Una oda al caldo de pollo

caldo de pollo, sopa de verduras

Tita recupera el habla después de probar un par de cucharadas del caldo de Chencha, su cómplice en la cocina de casa y una mujer más afectuosa que su propia madre. Nada había resultado efectivo hasta entonces. Con una sopa Tita había recuperado la voz y la cordura perdida por seis largos meses.

Pienso de inmediato en esta escena de Cómo agua para chocolate cuando me toca escribir una oda al caldo de pollo. Aunque, en honor a la transparencia, la receta mágica del libro es con colita de res, la uso porque  creo que resume una idea que llevamos anclada desde nuestra infancia, esa que atribuye poderes curativos —más efectivos que la medicina, en este caso hiperbólico y ficticio— a un caldo de pollo.

En el imaginario colectivo, nutrido por escenas de películas y libros que recetan caldo de pollo para el alma, ha quedado dicho que esta sopa es el arma blanca de las madres para derretir corazones, para aliviar resfriados y a la que recurrimos con constancia no para aliviar el hambre sino los malos ánimos.

Esta idea es tan popular en occidente como en oriente. Lo que tal vez varía son las recetas: unas van con fideos, otras con vermicelli o bolas de matzá, otra con un toque de limón o verduras como el bok choi. Pero el principio es el mismo: el caldo de pollo es, en muchos idiomas, sinónimo de bienestar, apapacho y satisfacción.

La ciencia, que se dedica a observar y estudiar esos comportamientos curiosos que solemos tener los bípedos, ha proporcionado los fundamentos de esta creencia que opera, en primera, como un efecto placebo. Una dosis, bien recetada, de sabiduría popular que el cuerpo interpreta como señal de bienestar —porque un resfriado quién es como para meterse con los remedios caseros de las abuelas—. 

Lo que dicen también algunos estudios es que el caldo de pollo —y muchas sopas, de hecho— son un alivio para el cuerpo deshidratado a causa de los síntomas del resfriado común y otros malestares —yo recurro a ella a menudo para traer a mi cuerpo a tierra después de un largo viaje—. Los ingredientes que componen a un caldo de pollo  —digamos los más básicos, como cebollas y  ajos— también juegan un rol en su manifestación de tónico restaurativo. En su conjunto, son ricos en fitonutrientes, que tienen un rol en un sistema inmunológico sano.

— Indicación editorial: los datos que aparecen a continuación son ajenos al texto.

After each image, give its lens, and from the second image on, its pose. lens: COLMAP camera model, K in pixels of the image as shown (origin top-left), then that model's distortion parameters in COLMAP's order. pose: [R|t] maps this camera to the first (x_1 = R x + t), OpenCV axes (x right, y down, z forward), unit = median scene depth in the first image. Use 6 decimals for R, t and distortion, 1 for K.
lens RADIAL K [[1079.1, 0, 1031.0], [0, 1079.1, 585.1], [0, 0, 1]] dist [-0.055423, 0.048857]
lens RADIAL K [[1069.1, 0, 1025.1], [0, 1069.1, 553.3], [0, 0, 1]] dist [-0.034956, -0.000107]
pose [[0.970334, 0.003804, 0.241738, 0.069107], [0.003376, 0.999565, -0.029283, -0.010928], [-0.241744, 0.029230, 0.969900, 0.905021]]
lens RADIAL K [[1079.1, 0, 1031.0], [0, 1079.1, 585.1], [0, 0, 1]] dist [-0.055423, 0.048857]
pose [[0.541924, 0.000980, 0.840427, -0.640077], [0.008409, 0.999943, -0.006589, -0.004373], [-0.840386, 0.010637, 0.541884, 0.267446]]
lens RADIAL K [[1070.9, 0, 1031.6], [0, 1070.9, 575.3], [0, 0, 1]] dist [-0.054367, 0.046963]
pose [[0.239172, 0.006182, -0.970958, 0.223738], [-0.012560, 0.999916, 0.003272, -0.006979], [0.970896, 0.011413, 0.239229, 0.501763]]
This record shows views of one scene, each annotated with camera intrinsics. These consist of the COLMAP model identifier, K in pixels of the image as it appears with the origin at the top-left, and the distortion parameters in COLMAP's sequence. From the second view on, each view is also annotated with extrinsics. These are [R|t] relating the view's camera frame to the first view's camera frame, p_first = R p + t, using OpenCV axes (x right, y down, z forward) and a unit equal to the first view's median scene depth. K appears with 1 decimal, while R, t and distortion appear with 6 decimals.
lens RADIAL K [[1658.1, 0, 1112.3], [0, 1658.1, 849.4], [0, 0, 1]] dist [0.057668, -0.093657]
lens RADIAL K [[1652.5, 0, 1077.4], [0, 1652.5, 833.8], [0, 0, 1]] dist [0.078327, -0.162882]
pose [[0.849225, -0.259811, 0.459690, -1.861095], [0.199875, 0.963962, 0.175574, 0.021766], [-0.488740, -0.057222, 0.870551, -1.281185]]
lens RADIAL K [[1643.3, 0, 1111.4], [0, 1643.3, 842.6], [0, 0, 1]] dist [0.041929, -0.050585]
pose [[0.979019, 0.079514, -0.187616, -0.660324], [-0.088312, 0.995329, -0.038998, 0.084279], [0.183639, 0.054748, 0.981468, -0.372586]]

Cuando era niña, me aterrorizaba un poco la imagen de una olla de caldo con las patitas de pollo con piel. Y la sensación solo crecía cuando alguna —en ese juego eterno de ruleta rusa que es la vida— aterrizaba en mi plato, junto con la condición —bajo la que crecimos muchos niños en los años tardíos de la década de los ochenta— de acabar con todo para poder levantarme de la mesa. Y ni hablar, el sacrificio se hacía.

Casi como un oxímoron, encontraba en aquel entonces —y, que les digo, hasta la fecha— más apetito en las vísceras, podía comer higaditos y estar en paz con la textura chiclosa de los corazones. En mi cabeza, comer el caldo con menudencias era un acto de madurez y de niña grande, el pase ritual para sentarse en la mesa de los adultos.

Además del casero —acompañado siempre con tortillas y aguacate— soy poseedora de una lista sustancial de caldos de pollo memorables pero hay dos, en particular, que rondan mi cabeza con más persistencia. Uno es el caldo del Merendero Biarritz, un negocio en la colonia Doctores, que abrió sus puertas en 1956. Una joya del barrio que recuerdo por sus platos copiosos y las mesas blancas en las que alguna vez tuve una cita con un amor del pasado, aunque ya no sé si el corazón del hombre era mejor que la del pollo desmenuzado.

El segundo es más reciente. Un serendipity. El plato de un restaurante griego que se cruzó en mi camino en medio de un aguacero —inserten aquí la escena de mujer sin paraguas en el verano de la Ciudad de México, un clásico—. El restaurante era Mythos y el caldo un avgolemono, una sopa con pollo desmenuzado, huevo y limón, una receta que, de acuerdo a los historiadores, es una herencia del siglo II a.C, no de los griegos sino de los judíos sefardíes.

No apreciaba la historia en el momento de conocernos, sino los delgados hilos de huevo en mi plato y el punto perfecto de acidez. Una, dos, tres, cucharadas y estaba de vuelta en el cliché: la sopa de pollo es para el alma.